Bryanston Mews East is a cobbled cul-de-sac off Montagu Place in Westminster, next to the Embassy of Switzerland. It runs in line with Montagu Mews West, another original/ surviving Mews and both are roughly north-south oriented.
Between 1940 and 1941, a high explosive bomb is recorded falling onto the north-east side of Bryanston Square near to the Mews. The area was regarded as having comfortable living conditions when the London Poverty Maps were originally published.
Bryanston Mews East is a part of Westminster City Council’s Portman Estate Conservation Area. Situated in the boundaries of Marylebone, which was once covered with forest and marshland, the estate originally comprised about 270 acres and now contains a variety of buildings from different centuries, from many examples of Mews to the grand terraces of Bryanston Square and Montagu Square.
The Mews contains two and three storey properties with a wide array of different roof and facade styles. The road surface is cobbled and there are partial pavements and both intact and converted garages. The 17 properties in the Mews are used for residential purposes.
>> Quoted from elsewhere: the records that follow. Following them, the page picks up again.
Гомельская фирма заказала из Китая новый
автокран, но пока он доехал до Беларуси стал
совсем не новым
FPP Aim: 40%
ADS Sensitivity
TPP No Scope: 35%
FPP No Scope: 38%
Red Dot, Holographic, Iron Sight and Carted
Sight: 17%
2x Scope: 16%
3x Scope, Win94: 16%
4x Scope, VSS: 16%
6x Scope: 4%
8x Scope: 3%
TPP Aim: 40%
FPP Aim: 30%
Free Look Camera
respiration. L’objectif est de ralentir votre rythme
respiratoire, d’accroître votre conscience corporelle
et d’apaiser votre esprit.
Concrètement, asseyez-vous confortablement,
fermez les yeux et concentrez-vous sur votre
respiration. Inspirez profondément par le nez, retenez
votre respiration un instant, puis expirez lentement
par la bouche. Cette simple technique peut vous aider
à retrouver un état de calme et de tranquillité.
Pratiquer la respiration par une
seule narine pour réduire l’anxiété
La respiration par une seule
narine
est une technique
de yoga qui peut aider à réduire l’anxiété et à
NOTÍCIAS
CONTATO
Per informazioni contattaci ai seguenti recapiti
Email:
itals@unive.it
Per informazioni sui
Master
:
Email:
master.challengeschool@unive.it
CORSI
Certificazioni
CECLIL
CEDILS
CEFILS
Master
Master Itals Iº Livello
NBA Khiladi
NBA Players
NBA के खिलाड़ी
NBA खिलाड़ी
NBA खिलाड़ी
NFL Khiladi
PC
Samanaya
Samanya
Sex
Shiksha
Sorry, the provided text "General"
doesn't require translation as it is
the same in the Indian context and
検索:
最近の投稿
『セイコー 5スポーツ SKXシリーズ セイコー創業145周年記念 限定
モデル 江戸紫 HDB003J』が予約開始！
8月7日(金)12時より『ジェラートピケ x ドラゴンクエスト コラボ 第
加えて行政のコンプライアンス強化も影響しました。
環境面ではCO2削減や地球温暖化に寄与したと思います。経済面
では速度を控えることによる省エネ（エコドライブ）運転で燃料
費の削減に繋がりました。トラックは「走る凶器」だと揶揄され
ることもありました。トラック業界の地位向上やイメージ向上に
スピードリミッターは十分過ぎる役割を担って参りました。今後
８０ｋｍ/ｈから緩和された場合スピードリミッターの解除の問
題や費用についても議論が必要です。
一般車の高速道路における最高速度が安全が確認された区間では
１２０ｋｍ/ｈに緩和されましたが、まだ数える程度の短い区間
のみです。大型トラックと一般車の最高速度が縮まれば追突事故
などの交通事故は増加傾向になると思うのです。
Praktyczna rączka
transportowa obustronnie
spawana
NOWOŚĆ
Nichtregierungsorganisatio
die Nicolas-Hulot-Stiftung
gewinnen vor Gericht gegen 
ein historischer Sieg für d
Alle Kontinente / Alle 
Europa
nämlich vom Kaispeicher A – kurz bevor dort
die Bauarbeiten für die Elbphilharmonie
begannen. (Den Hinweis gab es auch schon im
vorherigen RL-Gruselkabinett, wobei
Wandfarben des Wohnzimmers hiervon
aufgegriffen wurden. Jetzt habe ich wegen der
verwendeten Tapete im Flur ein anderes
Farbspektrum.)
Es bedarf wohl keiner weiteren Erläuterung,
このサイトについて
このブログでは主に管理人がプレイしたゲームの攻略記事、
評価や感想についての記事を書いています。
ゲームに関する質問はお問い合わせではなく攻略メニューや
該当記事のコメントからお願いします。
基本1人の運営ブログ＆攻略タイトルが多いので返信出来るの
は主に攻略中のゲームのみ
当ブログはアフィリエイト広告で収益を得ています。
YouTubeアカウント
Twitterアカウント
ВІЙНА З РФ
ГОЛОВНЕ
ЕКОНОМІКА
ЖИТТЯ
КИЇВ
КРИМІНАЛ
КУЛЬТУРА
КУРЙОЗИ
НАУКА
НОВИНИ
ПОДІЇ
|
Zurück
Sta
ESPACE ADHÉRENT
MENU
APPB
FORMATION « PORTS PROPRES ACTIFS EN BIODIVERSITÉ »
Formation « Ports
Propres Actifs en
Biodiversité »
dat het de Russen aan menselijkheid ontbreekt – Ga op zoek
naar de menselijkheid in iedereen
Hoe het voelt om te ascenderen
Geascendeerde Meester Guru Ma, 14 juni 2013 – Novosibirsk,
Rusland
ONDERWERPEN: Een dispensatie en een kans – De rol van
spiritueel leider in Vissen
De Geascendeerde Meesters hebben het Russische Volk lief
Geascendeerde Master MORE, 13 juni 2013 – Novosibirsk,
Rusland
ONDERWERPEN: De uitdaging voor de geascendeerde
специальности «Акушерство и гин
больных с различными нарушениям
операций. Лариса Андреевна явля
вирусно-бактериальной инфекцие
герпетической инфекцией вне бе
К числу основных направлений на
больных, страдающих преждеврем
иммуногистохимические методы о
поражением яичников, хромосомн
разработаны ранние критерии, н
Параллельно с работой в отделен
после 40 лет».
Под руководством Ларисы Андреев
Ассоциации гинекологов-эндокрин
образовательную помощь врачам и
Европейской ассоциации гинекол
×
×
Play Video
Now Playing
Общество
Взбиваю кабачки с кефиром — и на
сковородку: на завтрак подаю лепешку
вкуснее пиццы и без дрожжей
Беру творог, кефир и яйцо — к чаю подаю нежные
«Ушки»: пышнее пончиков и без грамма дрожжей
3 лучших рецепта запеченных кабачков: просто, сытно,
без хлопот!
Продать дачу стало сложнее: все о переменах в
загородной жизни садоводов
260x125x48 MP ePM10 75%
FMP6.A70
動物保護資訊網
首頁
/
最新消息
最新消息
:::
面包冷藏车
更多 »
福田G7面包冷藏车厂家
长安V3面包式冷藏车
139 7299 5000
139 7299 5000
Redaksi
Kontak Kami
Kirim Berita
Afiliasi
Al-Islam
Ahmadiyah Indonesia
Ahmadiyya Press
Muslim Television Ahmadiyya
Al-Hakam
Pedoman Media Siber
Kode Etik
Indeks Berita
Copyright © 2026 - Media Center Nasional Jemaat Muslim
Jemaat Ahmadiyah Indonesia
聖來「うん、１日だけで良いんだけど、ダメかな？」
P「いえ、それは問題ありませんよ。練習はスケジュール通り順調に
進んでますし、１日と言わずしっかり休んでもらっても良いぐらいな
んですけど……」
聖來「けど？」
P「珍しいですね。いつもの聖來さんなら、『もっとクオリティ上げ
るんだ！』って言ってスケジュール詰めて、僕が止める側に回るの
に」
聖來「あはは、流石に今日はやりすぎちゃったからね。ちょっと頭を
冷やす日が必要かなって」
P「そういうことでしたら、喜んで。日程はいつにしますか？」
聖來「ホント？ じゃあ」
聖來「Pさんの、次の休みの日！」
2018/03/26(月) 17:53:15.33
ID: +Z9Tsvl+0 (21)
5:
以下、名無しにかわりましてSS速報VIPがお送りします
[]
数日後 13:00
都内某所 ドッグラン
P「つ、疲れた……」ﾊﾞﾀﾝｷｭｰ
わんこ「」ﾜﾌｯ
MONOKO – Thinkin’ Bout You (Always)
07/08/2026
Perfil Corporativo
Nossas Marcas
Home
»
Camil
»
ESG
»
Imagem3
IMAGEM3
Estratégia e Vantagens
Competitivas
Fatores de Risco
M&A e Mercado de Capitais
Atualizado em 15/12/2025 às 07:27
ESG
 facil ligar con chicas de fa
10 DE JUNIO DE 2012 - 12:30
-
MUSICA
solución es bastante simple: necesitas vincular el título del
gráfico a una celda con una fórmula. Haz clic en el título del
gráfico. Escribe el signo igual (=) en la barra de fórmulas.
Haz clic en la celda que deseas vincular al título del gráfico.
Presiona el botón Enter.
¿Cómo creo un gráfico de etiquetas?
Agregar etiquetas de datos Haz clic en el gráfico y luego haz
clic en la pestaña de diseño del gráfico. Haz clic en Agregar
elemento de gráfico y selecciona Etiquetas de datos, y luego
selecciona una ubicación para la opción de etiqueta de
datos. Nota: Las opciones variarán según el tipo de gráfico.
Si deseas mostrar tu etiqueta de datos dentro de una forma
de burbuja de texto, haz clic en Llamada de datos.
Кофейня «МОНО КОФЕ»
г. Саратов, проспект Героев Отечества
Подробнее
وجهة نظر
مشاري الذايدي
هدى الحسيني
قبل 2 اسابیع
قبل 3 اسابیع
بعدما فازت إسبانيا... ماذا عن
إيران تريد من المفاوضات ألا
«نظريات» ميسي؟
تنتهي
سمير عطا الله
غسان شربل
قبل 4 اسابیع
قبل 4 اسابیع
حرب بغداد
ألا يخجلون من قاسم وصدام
The original purpose of the Mews was to provide stable/ coach house accommodation for the main properties in Bryanston Square and Montagu Square, but now the usage of the buildings is primarily residential.
Since 2003 there have been a few planning applications made to the properties, some of which have been demolished and rebuilt so are no longer original and others having additional residential accommodation created in the form of garage conversions. Conservation Area controls apply to any new development in the Mews.